Records excerpted from a collection:
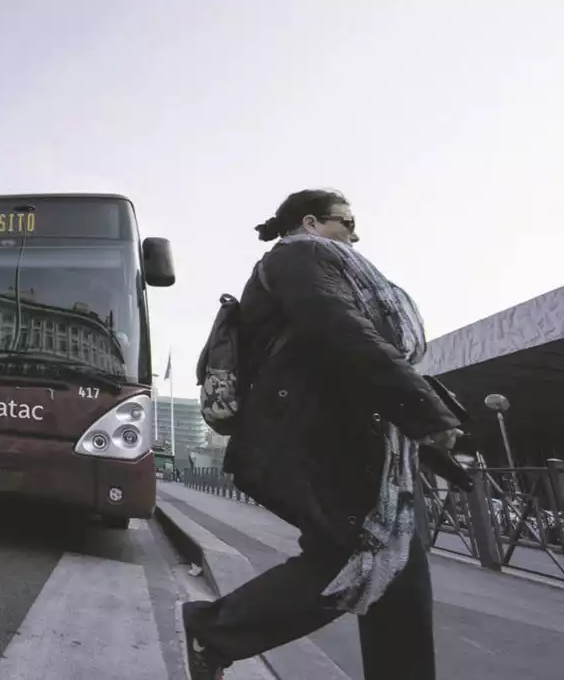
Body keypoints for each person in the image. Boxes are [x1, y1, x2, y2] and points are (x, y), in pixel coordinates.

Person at [182, 189, 473, 680]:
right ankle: (212, 631)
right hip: (320, 445)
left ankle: (214, 632)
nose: (355, 234)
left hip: (354, 447)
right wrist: (428, 414)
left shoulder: (319, 262)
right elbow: (345, 332)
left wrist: (419, 430)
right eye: (347, 222)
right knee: (362, 562)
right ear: (312, 222)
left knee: (392, 573)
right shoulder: (300, 256)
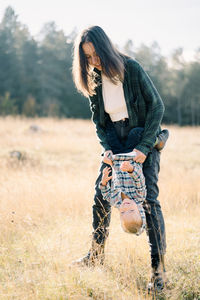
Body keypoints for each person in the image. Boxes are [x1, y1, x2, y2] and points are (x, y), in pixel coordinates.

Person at [72, 25, 168, 292]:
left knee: (148, 201)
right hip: (115, 141)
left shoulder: (132, 68)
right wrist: (107, 149)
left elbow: (157, 106)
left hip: (141, 137)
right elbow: (98, 121)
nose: (93, 62)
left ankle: (158, 273)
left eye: (96, 55)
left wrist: (145, 147)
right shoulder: (96, 78)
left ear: (106, 48)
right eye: (88, 58)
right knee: (100, 196)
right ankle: (95, 256)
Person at [100, 153, 147, 236]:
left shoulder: (116, 202)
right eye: (131, 210)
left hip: (115, 159)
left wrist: (104, 182)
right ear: (139, 210)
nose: (126, 207)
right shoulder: (139, 196)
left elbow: (106, 194)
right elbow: (139, 180)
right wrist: (131, 169)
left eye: (123, 213)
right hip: (130, 156)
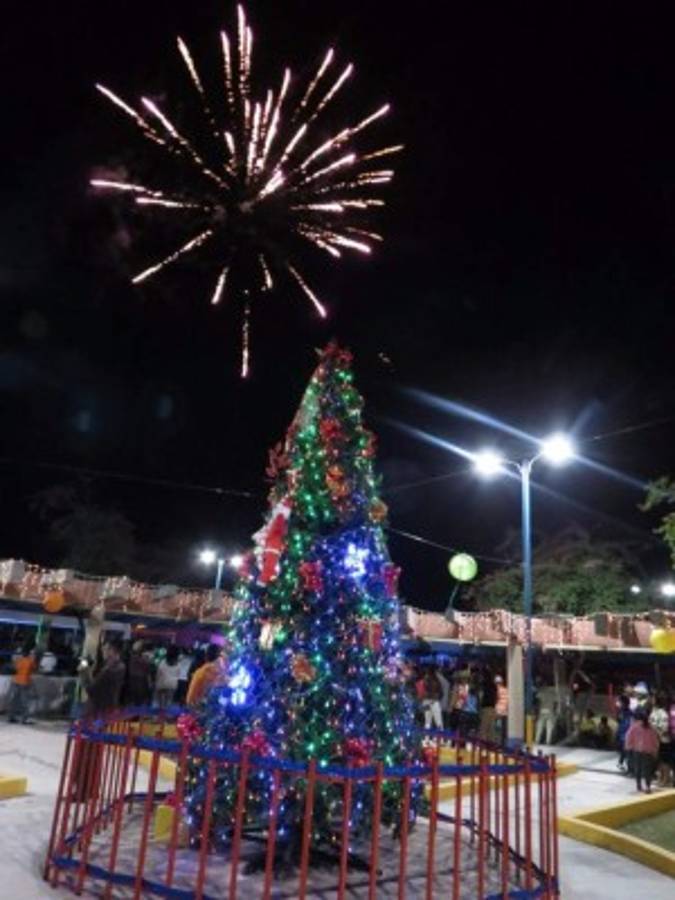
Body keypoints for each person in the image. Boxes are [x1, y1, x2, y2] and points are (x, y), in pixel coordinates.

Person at [80, 639, 126, 717]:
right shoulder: (121, 666)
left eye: (106, 649)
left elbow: (91, 689)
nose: (104, 652)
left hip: (98, 710)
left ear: (112, 650)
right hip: (109, 708)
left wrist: (84, 669)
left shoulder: (109, 670)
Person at [625, 709, 660, 793]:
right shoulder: (651, 728)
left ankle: (639, 786)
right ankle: (648, 787)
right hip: (648, 752)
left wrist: (629, 747)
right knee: (647, 770)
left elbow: (628, 737)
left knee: (638, 769)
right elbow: (655, 740)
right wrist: (655, 750)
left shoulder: (634, 727)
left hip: (637, 750)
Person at [7, 642, 36, 724]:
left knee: (14, 700)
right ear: (29, 653)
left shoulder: (19, 660)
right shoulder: (30, 661)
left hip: (16, 680)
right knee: (25, 701)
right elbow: (34, 669)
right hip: (25, 681)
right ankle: (24, 719)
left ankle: (11, 717)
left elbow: (14, 668)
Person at [649, 693, 672, 788]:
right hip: (655, 739)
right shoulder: (654, 711)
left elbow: (664, 728)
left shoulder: (662, 713)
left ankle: (666, 780)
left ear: (656, 701)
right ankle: (661, 778)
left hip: (662, 740)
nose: (651, 700)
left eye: (653, 698)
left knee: (664, 761)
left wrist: (657, 735)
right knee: (659, 761)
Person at [125, 641, 154, 706]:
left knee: (135, 688)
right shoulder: (140, 657)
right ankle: (138, 701)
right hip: (139, 675)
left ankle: (136, 701)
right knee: (138, 689)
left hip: (134, 674)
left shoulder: (133, 656)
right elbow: (146, 665)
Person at [419, 667, 444, 731]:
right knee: (438, 721)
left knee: (427, 721)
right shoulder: (437, 681)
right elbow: (441, 693)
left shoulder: (424, 680)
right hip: (434, 702)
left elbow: (421, 692)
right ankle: (441, 737)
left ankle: (426, 737)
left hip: (426, 702)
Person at [535, 679, 558, 746]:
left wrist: (537, 711)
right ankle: (548, 742)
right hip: (550, 711)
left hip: (542, 711)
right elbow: (556, 703)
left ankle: (537, 741)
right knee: (549, 727)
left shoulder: (541, 691)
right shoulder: (553, 693)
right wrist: (554, 711)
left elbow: (538, 702)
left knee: (539, 727)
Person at [479, 665, 498, 742]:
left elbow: (481, 696)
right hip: (493, 708)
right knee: (491, 729)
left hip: (486, 708)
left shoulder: (484, 685)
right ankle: (491, 747)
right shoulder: (494, 685)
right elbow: (496, 697)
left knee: (484, 729)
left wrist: (480, 707)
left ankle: (483, 747)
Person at [616, 694, 632, 772]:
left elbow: (629, 724)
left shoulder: (629, 712)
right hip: (621, 734)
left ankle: (626, 765)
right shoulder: (620, 711)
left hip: (626, 734)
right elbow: (619, 721)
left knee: (626, 750)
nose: (619, 703)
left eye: (620, 702)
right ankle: (621, 763)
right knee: (623, 750)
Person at [495, 675, 509, 744]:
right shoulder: (506, 690)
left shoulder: (496, 690)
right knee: (503, 731)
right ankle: (502, 744)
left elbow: (495, 700)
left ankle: (497, 744)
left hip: (498, 713)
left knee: (497, 730)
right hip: (505, 713)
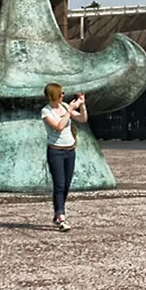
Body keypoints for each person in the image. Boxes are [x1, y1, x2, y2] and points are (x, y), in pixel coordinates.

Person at [41, 82, 87, 232]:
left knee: (67, 184)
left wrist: (81, 105)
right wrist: (70, 111)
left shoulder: (66, 106)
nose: (63, 95)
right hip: (56, 151)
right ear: (54, 95)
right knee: (59, 184)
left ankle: (58, 212)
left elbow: (82, 119)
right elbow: (59, 126)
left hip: (69, 150)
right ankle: (61, 216)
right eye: (61, 93)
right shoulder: (46, 112)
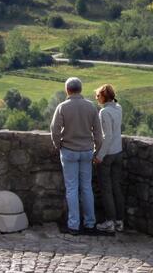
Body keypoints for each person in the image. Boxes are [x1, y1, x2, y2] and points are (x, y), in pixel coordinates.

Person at [49, 77, 103, 235]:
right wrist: (96, 150)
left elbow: (55, 129)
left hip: (69, 151)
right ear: (81, 89)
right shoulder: (91, 107)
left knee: (72, 188)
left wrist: (58, 145)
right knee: (86, 188)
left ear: (67, 90)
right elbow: (99, 135)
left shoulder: (62, 107)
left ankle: (73, 225)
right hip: (86, 151)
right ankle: (90, 223)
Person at [93, 83, 125, 234]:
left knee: (106, 189)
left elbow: (108, 136)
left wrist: (100, 156)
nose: (96, 98)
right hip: (119, 151)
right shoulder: (118, 108)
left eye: (98, 95)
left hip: (108, 154)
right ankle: (119, 221)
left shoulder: (104, 113)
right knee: (116, 187)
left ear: (104, 96)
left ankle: (110, 222)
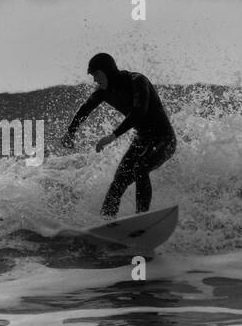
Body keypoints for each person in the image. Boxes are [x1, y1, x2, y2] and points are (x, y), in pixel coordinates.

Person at [61, 53, 176, 217]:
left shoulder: (137, 81)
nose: (95, 80)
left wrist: (113, 136)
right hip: (143, 139)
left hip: (164, 138)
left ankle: (141, 217)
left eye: (97, 75)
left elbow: (139, 112)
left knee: (141, 167)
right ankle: (106, 220)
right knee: (118, 181)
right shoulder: (103, 91)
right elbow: (85, 109)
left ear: (108, 71)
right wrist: (70, 133)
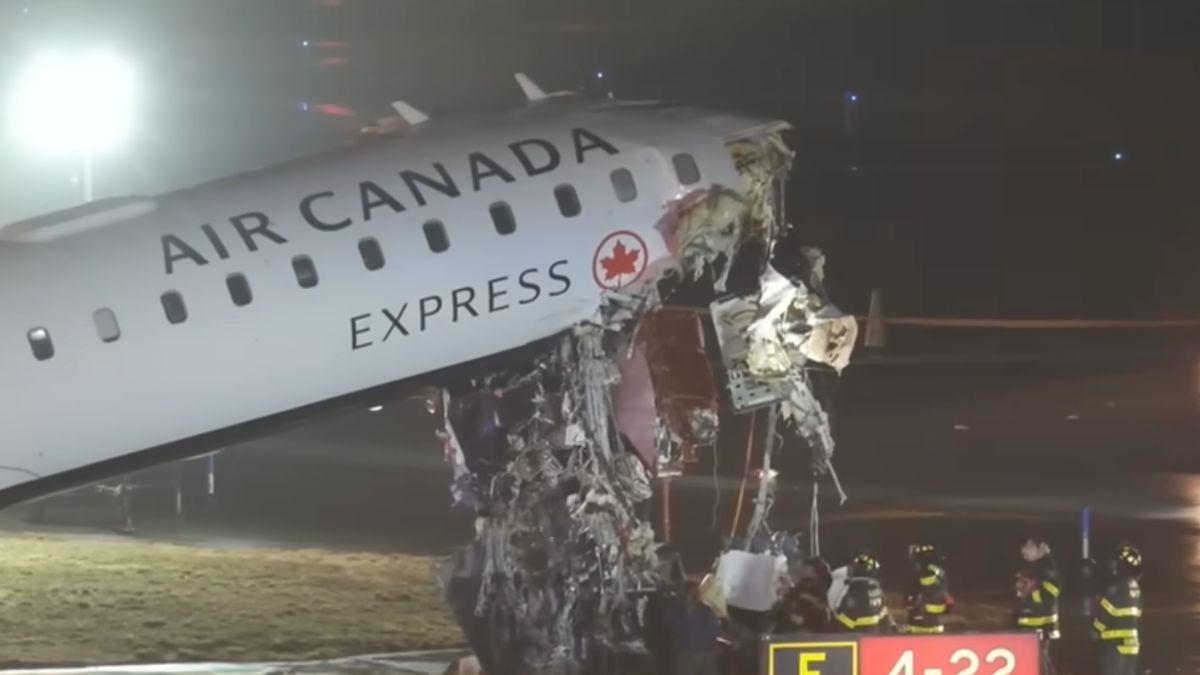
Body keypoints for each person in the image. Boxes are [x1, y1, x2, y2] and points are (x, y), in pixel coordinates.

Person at [1092, 544, 1142, 675]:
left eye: (1115, 561)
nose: (1112, 564)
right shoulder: (1135, 586)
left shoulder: (1117, 585)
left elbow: (1105, 612)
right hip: (1132, 646)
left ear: (1122, 564)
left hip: (1114, 646)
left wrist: (1096, 630)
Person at [1013, 538, 1061, 674]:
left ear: (1040, 547)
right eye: (1022, 548)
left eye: (1028, 547)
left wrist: (1030, 594)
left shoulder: (1046, 566)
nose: (1024, 551)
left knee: (1042, 662)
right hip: (1026, 624)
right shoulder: (1028, 566)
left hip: (1042, 626)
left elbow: (1053, 590)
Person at [835, 552, 894, 633]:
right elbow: (884, 613)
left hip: (854, 635)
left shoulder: (853, 587)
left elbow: (843, 614)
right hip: (875, 634)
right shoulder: (877, 588)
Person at [772, 557, 834, 633]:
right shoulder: (798, 589)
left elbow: (822, 612)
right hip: (792, 630)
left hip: (811, 631)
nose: (804, 571)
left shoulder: (818, 589)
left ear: (816, 572)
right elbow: (785, 606)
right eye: (805, 568)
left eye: (807, 568)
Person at [904, 543, 950, 634]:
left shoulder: (924, 574)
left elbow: (913, 596)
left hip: (921, 624)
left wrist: (909, 600)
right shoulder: (939, 571)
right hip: (938, 622)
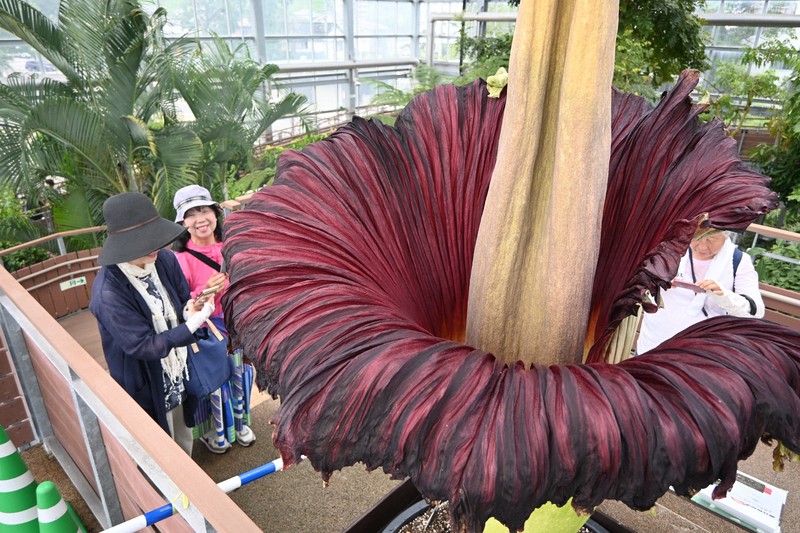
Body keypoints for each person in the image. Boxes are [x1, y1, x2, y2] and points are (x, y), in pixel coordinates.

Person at [90, 192, 215, 455]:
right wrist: (192, 325)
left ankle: (190, 484)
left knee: (183, 435)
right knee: (157, 448)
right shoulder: (108, 292)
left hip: (178, 368)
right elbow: (143, 345)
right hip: (145, 379)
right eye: (144, 241)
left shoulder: (164, 259)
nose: (155, 245)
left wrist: (191, 308)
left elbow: (182, 298)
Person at [172, 184, 256, 453]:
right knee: (216, 383)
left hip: (238, 323)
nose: (200, 219)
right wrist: (206, 290)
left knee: (242, 374)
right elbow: (183, 305)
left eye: (205, 210)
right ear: (183, 222)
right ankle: (218, 434)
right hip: (208, 331)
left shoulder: (230, 246)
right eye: (192, 214)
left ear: (215, 213)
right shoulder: (179, 259)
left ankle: (241, 425)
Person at [636, 228, 765, 354]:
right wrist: (655, 279)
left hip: (701, 353)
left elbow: (756, 311)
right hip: (652, 344)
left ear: (726, 235)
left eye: (711, 239)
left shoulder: (739, 261)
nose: (702, 246)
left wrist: (724, 296)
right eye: (697, 238)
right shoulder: (667, 249)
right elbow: (637, 282)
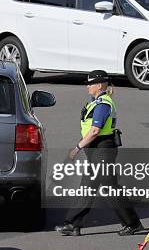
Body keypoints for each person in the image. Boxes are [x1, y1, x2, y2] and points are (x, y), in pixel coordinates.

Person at [55, 70, 143, 236]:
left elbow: (95, 131)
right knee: (87, 187)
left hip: (102, 149)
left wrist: (77, 148)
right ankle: (73, 224)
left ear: (100, 85)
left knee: (110, 188)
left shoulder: (103, 104)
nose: (88, 86)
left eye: (90, 83)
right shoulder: (95, 102)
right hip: (96, 150)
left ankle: (132, 224)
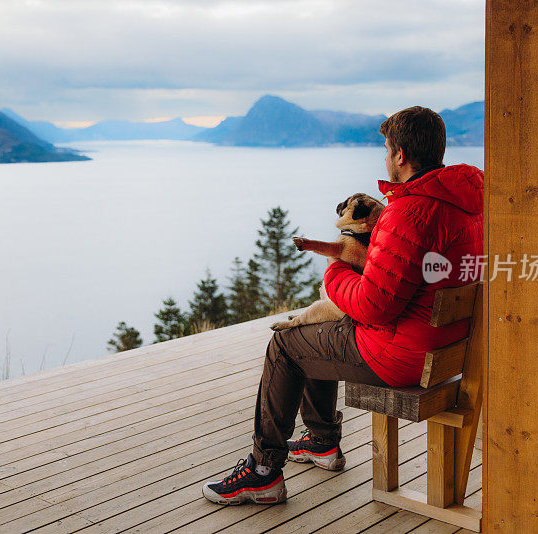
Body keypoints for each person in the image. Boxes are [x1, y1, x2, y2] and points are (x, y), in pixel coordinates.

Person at [202, 106, 484, 505]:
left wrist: (335, 270)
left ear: (401, 155)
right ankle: (320, 443)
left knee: (286, 345)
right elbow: (409, 275)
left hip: (401, 356)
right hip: (445, 348)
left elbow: (373, 306)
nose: (385, 157)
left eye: (387, 149)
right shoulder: (467, 203)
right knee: (315, 337)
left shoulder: (409, 211)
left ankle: (264, 470)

> WHAT TO DO: Output the lines of the records above exactly as they appear, from the line containing "right knee: (25, 701)" through the line containing "left knee: (484, 729)".

> ANSWER AREA:
right knee: (25, 701)
right elbow: (34, 669)
right hip: (25, 681)
right ankle: (24, 719)
left ankle: (11, 717)
left elbow: (14, 668)
Person at [649, 693, 672, 788]:
right hip: (655, 739)
right shoulder: (654, 711)
left elbow: (664, 728)
left shoulder: (662, 713)
left ankle: (666, 780)
left ear: (656, 701)
right ankle: (661, 778)
left hip: (662, 740)
nose: (651, 700)
left eye: (653, 698)
left knee: (664, 761)
left wrist: (657, 735)
right knee: (659, 761)
Person at [125, 641, 154, 706]:
left knee: (135, 688)
right shoulder: (140, 657)
right ankle: (138, 701)
right hip: (139, 675)
left ankle: (136, 701)
right knee: (138, 689)
left hip: (134, 674)
left shoulder: (133, 656)
right elbow: (146, 665)
Person at [419, 667, 444, 731]:
right knee: (438, 721)
left knee: (427, 721)
right shoulder: (437, 681)
right elbow: (441, 693)
left shoulder: (424, 680)
right hip: (434, 702)
left elbow: (421, 692)
right ankle: (441, 737)
left ankle: (426, 737)
left hip: (426, 702)
Person at [535, 679, 558, 746]:
left wrist: (537, 711)
right ankle: (548, 742)
right hip: (550, 711)
left hip: (542, 711)
right elbow: (556, 703)
left ankle: (537, 741)
right knee: (549, 727)
left shoulder: (541, 691)
right shoulder: (553, 693)
right wrist: (554, 711)
left elbow: (538, 702)
left knee: (539, 727)
Person at [479, 665, 498, 742]:
left elbow: (481, 696)
right hip: (493, 708)
right knee: (491, 729)
left hip: (486, 708)
left shoulder: (484, 685)
right ankle: (491, 747)
right shoulder: (494, 685)
right elbow: (496, 697)
left knee: (484, 729)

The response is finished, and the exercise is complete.